— Разрешите, товарищ полковник, обратиться к лейтенанту Реброву? — Он дождался, когда Зуев ответил сердитым кивком, и добавил: — Слышь, у меня тренировка, допоздна прокручусь.
— Ничего, — сказал Ребров. — Я тоже поздно. Иди.
— В случае чего ключ в раздевалке, мой шкаф шестнадцатый.
Гигант пошел к выходу. Обернулся, еще раз удивленно посмотрел на своего приятеля, угрюмо водившего пальцем по столу.
— Это про что он? — спросил Зуев.
— Про комнату. Он комнату снимает на Хорошевке, а я теперь у него живу.
— Час от часу не легче! — Зуев досадливо потер лоб. — Из дому, выходит, выгнали?
— Зачем — выгнали. Тетка плакала, но я все равно ушел. Как узнал, что Николай из госпиталя выписывается, так и ушел.
— Ага, под одной крышей, значит нельзя, а д о н о с, как вы говорите, можно. Где же логика?
— Никакой логики и нет. Какая теперь логика…
Зуев отодвинул свободный стул, уселся рядом.
— Слушайте, Алеша. Когда человек вобьет себе что-нибудь в голову, его трудно переубедить. Вы мне скажите только одно: вы сами решили написать рапорт или вас кто-нибудь натолкнул на это?
Алексей помялся:
— В общем, сам.
— Так. И чего вы хотели этим добиться?
— Хотел, чтобы все было по правде. Я говорил до этого с братом, просил его, чтобы он сам признался.
— А он не захотел?
— Да. Мы поссорились после этого. Но я зла на него не держал. Думал, помогу. Знаете, как бывает — человек боится прыгнуть с вышки, его надо подтолкнуть.
— И что дальше?
— А потом я ушел к Горину. К тому, что сейчас приходил. Легли спать.
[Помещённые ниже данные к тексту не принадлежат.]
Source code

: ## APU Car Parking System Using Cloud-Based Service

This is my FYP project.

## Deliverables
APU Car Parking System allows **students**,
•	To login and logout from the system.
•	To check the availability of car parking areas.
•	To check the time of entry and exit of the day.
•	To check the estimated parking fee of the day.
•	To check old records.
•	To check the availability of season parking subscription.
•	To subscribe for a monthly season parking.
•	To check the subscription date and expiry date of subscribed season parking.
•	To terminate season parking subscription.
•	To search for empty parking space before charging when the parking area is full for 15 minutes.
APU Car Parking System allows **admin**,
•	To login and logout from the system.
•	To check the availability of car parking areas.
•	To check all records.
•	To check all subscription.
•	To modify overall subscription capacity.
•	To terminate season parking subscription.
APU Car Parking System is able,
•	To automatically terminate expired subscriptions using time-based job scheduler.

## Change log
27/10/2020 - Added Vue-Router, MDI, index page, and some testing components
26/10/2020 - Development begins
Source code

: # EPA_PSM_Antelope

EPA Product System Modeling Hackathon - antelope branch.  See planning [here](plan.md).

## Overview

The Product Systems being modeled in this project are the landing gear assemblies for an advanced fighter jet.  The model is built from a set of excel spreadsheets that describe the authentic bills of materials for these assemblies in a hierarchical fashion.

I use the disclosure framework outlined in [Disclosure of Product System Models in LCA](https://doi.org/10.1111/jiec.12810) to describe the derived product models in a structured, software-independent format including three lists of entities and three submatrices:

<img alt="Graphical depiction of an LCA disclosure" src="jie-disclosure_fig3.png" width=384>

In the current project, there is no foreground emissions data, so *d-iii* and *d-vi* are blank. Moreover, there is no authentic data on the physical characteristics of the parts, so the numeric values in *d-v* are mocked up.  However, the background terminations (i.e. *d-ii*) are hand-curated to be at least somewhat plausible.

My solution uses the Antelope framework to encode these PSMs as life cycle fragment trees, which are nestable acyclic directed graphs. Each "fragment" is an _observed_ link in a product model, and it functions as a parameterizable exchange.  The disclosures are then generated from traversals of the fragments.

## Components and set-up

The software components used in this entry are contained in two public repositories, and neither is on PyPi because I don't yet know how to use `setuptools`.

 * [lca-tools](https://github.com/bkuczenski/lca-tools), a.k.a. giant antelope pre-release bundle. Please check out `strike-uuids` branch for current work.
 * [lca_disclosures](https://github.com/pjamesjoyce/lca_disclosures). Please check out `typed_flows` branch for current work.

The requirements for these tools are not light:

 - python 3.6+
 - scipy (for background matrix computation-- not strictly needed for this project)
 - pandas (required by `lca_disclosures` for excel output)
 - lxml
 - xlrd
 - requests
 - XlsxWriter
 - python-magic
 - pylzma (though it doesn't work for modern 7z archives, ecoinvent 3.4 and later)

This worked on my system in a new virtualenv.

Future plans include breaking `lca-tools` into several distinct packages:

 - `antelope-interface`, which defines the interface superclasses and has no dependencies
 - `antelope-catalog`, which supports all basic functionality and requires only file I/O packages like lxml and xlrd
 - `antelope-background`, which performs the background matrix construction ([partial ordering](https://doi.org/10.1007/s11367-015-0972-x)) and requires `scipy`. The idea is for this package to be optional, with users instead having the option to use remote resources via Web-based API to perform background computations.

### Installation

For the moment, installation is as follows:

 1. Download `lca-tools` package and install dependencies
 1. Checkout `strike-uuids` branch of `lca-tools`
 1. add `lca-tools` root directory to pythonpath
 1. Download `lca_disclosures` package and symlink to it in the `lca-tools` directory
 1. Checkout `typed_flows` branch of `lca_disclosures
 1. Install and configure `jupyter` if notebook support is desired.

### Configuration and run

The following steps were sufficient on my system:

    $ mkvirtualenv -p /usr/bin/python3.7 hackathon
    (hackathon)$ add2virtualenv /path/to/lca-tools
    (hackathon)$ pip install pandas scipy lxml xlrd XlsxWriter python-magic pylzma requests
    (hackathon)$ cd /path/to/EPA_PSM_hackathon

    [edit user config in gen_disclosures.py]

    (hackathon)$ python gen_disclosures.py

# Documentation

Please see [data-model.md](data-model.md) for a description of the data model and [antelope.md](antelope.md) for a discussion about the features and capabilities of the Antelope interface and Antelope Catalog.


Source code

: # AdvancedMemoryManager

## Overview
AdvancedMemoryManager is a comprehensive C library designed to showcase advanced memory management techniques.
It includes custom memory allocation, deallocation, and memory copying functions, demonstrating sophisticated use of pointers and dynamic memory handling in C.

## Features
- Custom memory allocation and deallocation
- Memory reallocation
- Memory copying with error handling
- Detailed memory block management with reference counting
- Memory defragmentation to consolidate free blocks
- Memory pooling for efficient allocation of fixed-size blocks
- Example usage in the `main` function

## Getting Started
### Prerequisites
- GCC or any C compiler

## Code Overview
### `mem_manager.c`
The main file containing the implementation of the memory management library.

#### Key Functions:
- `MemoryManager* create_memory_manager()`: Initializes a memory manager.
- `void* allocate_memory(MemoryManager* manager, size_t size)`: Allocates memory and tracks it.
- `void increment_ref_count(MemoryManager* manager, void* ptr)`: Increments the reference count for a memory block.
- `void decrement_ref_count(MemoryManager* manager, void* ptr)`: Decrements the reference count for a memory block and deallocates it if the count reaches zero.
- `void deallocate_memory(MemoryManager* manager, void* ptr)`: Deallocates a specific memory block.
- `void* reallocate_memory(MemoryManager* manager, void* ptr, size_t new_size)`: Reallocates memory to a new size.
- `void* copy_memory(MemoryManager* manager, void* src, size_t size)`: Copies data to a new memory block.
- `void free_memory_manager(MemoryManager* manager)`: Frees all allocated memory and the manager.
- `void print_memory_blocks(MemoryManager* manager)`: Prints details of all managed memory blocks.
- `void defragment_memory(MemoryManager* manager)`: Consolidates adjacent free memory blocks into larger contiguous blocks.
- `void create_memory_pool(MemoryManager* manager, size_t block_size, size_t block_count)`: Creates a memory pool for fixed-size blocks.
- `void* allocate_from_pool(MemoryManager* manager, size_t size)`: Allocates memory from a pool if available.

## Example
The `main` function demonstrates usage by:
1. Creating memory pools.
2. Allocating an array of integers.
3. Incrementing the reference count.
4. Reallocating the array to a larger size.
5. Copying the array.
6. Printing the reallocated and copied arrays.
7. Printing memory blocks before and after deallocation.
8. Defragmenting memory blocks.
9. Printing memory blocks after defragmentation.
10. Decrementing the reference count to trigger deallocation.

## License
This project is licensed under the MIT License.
Он у себя на кровати, я на раскладушке. В комнате темно, я лежал и все думал. Оказалось, что и Горин не спит. Он всегда быстро засыпает, я по лагерю знаю, жили в одной палатке. А тут не спит. Я и рассказал ему обо всем. Он выслушал и говорит: «Алешка, а каково Николаю будет? Получается, что ты донос на него написал. На брата-то». Тут все и помутилось. Я до утра не мог уснуть. Все представлял себя на месте Коли… В общем, герой. На одну пику семь бед надел.
Зуев молча смотрел на Алексея и постукивал согнутыми пальцами по столу. Тук-тук… тук-тук-тук. Алексей, казалось, сильно переменился с тех пор, как они впервые встретились в кабинете Полухина. Повзрослел, что ли. Зуеву вспомнился весенний лес, остатки снега, чавканье влажной земли под колесами газика. Деревня на косогоре, парень в военной фуражке, нелепо сдвинутой набок, — Степан Бурмакин. Зуев тогда с интересом разглядывал его и Алексея, сравнивал. Совершенно разные, непохожие. Не силой — откуда Алексею, горожанину, книгочию, взять ее? — а пережитым. Что ни говори, не пропали у Степана даром ушедшие дни, прошли через душу, что-то смяли в ней и что-то родили. Алексей тогда казался ласковым теленком рядом с сильным и норовистым Бурмакиным.